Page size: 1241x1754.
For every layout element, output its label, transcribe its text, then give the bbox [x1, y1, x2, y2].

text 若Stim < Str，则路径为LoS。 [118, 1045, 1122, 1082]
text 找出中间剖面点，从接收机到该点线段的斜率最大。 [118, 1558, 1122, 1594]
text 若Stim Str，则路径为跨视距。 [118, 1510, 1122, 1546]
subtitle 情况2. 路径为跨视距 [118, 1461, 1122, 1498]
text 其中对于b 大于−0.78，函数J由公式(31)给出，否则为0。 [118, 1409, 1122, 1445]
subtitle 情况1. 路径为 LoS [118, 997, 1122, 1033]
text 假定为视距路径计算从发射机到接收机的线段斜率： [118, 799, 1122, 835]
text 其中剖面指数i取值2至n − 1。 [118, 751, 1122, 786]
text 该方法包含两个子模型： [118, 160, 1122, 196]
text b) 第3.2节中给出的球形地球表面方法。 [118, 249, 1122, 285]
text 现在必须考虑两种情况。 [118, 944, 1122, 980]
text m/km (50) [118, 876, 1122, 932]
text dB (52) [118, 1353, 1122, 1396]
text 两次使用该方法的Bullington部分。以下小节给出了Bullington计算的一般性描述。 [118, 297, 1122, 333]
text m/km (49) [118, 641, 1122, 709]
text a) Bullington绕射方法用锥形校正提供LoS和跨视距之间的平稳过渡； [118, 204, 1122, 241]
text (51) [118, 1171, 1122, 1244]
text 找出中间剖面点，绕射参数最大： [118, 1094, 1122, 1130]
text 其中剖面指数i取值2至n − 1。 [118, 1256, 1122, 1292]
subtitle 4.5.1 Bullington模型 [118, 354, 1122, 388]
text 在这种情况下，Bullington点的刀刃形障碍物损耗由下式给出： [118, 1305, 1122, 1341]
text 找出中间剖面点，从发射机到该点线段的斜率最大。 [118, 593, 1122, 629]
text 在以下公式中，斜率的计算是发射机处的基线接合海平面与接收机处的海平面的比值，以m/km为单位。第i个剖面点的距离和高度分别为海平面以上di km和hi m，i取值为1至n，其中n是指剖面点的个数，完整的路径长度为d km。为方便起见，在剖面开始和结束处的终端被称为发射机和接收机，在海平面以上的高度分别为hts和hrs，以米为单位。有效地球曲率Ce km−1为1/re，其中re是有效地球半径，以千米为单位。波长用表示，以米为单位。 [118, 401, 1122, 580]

++++

Filter the records for lines containing the word "subtitle" and copy each one.

subtitle 情况2. 路径为跨视距 [118, 1461, 1122, 1498]
subtitle 情况1. 路径为 LoS [118, 997, 1122, 1033]
subtitle 4.5.1 Bullington模型 [118, 354, 1122, 388]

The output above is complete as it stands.